→ Job:
Find "hfov_deg: 56.8" and "exposure_s: 1/311" in the records below. Copy the lines holding them and every line between, exactly, and no others.

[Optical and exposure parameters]
%%
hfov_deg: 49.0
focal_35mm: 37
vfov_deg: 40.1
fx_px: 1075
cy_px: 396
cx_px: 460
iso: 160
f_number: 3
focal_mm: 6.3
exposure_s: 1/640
%%
%%
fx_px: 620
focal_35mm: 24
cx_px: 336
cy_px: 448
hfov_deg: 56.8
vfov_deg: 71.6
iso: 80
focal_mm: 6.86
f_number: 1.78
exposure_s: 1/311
%%
%%
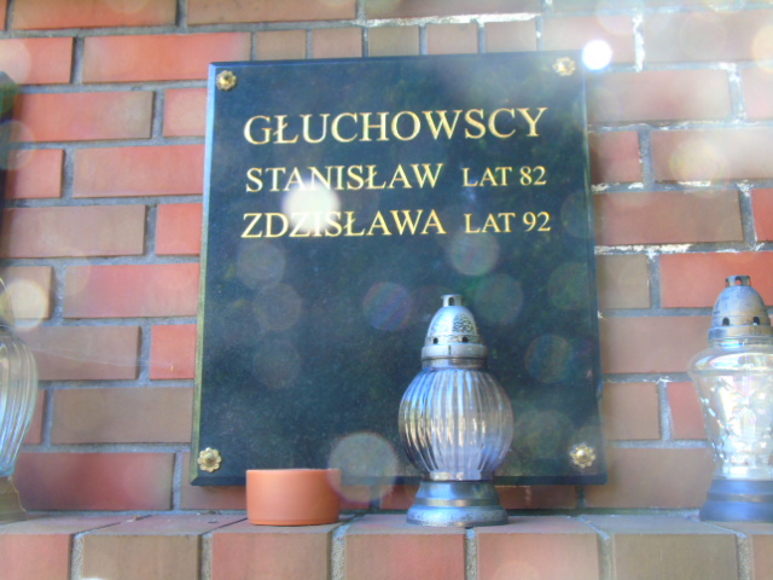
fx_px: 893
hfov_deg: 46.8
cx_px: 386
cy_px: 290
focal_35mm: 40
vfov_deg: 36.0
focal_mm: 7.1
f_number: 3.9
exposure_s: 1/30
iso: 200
%%
→ Problem solution:
hfov_deg: 56.8
vfov_deg: 71.6
iso: 80
focal_mm: 6.86
f_number: 1.78
exposure_s: 1/311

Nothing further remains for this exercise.